Post
by RogerSC » Fri Feb 28, 2014 9:33 pm
Yeah, one time while I was going to sleep, due to my curious brain (peculiar?), I tried holding my breath to see if the machine would do anything, and after while this very mild pulsing started. It really wasn't much, but satisfied my curiosity about what the machine would do *smile*. However, if it's doing that all the time, there's obviously something wrong with the cpap. You have a clear path to the cpap, or you wouldn't be feeling any air or pulsing, so it seems to me that there's a broken sensor or something else that's just not working right. If you had a DME check it out, they should see it, too. So taking it in is the right thing to do. You could also call ResMed customer service and try to get on the line with a technical person, and talk about it. My guess is that they'll ask you some questions, and eventually just say, "Yep, shouldn't be doing that, get it looked at". Maybe the DME will give you another one while they fix this one. Or you can just return it, and buy another one, maybe from a different DME if need be.
The only thing that I know of that you can do to diagnose this if everything that you can see looks good, is to unplug the cpap from the wall for a while, and leave it unplugged for a few minutes. Then plug it back in and see if it does the same thing. It would be nice if there were user accessible diagnostics that you could run where it went through a self-test, but if that is built in (should be), I don't know how to access it.

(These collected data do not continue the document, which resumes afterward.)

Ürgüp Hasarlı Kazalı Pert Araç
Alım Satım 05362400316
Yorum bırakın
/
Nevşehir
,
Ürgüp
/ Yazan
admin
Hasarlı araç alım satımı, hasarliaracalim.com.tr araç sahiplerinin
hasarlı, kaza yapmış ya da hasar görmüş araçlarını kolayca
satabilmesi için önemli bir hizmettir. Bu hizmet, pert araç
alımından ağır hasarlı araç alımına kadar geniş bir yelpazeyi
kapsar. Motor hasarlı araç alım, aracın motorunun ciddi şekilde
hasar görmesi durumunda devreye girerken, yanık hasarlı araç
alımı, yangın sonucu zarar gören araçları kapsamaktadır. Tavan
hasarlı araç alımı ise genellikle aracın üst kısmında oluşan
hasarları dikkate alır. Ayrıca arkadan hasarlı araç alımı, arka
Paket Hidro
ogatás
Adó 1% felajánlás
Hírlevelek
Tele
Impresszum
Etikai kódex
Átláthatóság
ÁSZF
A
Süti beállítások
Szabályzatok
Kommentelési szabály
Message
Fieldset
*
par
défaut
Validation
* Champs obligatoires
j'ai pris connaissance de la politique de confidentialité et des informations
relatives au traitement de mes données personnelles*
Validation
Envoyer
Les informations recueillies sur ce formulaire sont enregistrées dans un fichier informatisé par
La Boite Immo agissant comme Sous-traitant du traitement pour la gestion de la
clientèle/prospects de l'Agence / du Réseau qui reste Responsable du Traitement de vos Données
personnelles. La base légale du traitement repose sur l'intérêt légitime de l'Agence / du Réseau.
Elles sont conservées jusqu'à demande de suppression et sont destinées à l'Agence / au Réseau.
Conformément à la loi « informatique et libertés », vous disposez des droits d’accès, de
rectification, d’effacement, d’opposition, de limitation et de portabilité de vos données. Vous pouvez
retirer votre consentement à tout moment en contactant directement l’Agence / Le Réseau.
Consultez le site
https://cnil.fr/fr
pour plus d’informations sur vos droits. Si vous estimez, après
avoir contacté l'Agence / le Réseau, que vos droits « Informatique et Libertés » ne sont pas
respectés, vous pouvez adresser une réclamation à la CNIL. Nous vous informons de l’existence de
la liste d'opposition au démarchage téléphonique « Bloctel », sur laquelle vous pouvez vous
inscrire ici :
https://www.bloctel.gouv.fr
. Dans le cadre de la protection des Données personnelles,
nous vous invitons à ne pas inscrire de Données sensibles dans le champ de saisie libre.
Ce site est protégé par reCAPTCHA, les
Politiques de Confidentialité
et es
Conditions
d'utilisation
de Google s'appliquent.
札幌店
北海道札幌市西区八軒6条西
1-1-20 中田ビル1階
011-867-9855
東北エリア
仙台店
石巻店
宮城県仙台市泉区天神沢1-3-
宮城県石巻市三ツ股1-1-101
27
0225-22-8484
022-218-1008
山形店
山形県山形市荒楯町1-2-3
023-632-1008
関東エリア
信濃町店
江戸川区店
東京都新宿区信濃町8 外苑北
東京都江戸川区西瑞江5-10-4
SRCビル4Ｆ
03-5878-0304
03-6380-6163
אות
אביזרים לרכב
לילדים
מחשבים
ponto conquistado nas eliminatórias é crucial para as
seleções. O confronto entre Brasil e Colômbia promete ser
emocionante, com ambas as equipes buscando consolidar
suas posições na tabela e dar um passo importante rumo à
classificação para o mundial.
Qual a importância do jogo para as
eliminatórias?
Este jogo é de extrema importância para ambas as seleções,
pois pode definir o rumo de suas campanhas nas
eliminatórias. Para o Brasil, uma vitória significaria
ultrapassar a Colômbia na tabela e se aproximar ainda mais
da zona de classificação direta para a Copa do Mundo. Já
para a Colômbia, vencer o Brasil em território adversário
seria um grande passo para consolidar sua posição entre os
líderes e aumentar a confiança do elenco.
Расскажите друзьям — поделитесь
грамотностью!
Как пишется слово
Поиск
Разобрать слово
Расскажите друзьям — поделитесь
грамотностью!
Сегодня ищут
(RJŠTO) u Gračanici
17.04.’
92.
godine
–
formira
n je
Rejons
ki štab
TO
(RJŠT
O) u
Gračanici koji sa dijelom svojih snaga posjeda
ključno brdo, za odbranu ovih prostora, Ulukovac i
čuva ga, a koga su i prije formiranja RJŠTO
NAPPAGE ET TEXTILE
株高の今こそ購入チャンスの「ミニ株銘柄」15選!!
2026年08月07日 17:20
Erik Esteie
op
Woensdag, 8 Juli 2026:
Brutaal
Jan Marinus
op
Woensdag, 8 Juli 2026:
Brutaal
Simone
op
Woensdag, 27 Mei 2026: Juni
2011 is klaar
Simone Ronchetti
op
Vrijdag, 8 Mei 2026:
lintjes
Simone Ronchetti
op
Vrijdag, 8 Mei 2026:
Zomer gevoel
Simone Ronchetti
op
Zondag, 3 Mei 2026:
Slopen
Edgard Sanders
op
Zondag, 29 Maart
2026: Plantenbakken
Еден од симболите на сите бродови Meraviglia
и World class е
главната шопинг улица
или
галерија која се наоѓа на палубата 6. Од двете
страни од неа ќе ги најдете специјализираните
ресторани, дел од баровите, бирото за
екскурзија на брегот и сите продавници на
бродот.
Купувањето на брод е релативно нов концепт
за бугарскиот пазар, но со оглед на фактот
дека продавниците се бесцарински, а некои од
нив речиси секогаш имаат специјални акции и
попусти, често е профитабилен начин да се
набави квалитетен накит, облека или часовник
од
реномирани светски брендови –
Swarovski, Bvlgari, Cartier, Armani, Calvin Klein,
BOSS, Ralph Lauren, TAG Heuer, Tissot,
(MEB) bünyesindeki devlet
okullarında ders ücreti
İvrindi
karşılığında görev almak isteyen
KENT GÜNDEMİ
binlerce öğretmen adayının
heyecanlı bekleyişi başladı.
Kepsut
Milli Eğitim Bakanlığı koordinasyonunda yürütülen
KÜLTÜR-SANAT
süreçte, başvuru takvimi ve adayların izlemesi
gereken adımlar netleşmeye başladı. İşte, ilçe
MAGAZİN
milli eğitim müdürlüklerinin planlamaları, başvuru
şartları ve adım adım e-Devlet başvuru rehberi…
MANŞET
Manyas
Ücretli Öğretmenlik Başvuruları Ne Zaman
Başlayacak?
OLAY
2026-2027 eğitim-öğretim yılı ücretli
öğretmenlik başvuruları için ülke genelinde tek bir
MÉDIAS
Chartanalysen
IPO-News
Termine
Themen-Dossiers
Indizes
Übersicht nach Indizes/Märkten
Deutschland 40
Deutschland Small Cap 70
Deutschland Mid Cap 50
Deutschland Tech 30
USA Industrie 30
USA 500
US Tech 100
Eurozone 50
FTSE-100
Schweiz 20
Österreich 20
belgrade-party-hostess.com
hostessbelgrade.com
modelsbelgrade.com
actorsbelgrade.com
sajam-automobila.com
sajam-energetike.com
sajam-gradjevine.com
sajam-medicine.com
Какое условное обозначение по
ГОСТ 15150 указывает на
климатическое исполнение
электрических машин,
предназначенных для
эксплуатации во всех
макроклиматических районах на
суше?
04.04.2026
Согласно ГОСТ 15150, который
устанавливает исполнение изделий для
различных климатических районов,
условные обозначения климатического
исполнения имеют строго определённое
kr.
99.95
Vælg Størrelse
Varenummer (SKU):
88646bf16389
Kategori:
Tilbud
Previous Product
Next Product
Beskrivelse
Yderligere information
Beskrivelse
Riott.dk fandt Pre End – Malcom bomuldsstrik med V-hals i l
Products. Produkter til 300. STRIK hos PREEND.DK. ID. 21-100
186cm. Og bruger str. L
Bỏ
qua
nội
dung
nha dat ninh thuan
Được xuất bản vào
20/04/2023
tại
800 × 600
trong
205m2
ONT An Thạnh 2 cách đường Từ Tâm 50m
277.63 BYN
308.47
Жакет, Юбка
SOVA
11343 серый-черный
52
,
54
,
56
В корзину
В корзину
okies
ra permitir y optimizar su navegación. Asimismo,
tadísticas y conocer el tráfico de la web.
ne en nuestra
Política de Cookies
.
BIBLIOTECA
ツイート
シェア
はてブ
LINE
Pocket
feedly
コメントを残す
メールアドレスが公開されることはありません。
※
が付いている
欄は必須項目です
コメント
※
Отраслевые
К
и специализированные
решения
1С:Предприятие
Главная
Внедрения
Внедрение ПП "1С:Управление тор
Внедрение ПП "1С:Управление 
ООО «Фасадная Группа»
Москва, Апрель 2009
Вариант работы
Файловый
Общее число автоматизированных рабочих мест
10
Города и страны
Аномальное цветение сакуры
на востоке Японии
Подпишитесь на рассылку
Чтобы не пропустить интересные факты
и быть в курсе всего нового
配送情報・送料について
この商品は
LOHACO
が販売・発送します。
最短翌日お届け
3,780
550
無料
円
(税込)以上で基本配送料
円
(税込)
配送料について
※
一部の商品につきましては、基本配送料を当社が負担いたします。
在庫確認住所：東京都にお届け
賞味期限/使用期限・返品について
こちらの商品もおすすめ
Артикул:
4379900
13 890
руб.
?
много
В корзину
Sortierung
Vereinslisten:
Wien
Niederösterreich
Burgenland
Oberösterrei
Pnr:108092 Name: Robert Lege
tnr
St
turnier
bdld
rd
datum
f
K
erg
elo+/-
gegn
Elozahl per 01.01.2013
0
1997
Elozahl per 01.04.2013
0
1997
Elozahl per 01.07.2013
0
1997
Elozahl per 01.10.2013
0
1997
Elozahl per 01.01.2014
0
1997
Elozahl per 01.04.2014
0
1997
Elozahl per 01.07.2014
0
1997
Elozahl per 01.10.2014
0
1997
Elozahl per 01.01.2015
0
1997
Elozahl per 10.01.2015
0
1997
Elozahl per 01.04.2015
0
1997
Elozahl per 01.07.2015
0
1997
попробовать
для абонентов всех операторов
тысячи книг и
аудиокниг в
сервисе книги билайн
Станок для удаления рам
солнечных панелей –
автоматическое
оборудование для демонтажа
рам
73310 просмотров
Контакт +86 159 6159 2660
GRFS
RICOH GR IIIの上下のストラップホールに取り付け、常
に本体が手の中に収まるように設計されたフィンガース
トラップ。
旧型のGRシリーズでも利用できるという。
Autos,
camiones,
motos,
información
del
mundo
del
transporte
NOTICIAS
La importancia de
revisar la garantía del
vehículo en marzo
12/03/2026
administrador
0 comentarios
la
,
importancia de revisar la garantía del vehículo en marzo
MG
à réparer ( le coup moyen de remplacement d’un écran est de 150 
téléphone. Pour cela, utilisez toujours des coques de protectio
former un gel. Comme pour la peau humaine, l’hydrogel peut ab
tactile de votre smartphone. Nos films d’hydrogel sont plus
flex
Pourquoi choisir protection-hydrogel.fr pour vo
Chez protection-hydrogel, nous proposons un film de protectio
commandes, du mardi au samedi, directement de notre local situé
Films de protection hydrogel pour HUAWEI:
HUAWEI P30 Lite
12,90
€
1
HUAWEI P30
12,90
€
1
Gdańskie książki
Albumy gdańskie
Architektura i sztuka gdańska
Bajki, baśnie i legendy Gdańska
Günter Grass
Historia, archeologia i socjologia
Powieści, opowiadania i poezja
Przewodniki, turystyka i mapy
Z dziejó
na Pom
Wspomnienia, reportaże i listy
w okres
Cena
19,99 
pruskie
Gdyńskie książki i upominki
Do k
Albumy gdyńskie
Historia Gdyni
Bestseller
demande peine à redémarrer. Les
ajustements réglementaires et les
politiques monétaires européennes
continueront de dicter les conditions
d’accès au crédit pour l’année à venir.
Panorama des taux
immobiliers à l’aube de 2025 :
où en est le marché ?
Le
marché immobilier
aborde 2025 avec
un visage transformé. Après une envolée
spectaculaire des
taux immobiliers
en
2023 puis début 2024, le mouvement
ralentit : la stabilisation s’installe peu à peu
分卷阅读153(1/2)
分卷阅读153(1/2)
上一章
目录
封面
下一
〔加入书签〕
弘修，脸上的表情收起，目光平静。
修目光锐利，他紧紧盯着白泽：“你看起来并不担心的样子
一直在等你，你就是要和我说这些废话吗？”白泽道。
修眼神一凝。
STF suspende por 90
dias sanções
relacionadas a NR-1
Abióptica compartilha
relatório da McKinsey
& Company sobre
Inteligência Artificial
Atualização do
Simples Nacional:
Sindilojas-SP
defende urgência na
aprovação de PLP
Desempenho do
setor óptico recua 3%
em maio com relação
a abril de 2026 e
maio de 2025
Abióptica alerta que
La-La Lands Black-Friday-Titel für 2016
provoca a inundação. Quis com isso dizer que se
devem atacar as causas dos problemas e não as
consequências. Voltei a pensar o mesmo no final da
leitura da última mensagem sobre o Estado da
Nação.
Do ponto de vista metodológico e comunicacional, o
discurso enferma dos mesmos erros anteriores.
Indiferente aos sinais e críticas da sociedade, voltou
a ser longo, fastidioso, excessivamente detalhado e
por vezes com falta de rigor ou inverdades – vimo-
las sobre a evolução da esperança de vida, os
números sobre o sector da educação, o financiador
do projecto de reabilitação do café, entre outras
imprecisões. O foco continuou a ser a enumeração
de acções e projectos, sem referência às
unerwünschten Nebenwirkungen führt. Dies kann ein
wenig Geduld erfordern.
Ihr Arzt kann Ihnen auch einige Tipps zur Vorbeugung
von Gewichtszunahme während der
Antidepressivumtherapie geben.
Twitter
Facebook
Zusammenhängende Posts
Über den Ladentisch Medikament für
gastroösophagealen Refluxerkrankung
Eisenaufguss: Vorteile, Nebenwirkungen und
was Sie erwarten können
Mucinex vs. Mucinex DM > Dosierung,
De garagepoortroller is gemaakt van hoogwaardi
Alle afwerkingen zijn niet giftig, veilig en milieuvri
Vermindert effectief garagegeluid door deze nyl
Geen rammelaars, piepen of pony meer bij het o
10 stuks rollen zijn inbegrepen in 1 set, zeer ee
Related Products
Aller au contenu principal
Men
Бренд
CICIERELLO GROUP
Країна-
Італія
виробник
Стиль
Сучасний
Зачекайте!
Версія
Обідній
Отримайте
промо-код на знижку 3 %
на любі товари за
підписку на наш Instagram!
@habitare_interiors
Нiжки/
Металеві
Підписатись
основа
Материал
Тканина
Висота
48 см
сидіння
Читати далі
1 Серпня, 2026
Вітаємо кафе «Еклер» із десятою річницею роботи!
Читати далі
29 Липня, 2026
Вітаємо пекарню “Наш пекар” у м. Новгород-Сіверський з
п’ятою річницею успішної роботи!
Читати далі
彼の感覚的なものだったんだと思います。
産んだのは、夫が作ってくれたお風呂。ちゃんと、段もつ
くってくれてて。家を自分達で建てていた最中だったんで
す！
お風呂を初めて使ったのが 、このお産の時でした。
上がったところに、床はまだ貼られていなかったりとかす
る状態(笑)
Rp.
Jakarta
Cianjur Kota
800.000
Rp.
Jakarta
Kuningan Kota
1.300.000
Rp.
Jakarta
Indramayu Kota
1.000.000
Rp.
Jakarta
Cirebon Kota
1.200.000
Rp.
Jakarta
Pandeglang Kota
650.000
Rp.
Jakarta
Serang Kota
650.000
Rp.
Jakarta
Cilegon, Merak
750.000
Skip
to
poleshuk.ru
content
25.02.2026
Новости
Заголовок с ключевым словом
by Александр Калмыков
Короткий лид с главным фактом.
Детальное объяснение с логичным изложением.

As far as software goes, I used ResScan when I started on cpap. Still have it, and keep it ready, but Sleepyhead is so much easier to use, I've pretty much gone over to using only that. Reviewing your data is much easier, you've got to do a lot more clicking and waiting to review the detailed graphs with ResScan, not sure why...probably designed by the same people that designed a cpap machine without a decent self-test *smile*. For Sleepyhead, in the "daily" mode you just click on the day that want to see data for (there's a calendar there), and you see all the detailed data graphs for that day immediately. The graphs are rendered a little differently, the ResScan graphs look a little better, but you can definitely get what you need off the Sleepyhead graphs. And Sleepyhead, oddly enough, seems more tolerant of corrupted data on the SD card. Again, you'd think that ResScan would be, but no.
I don't understand the term "air-hungry". Does this mean that you'd like to raise your pressure? I'd set up to look at your data first, so that you can see if raising your pressure is affecting events, like causing more centrals.
At any rate, sorry that you're having these problems. To have oddities turn up in a new machine is just plain frustrating. But you're going in the right direction, which looks like finding out what's wrong with the machine at this point...keep it up!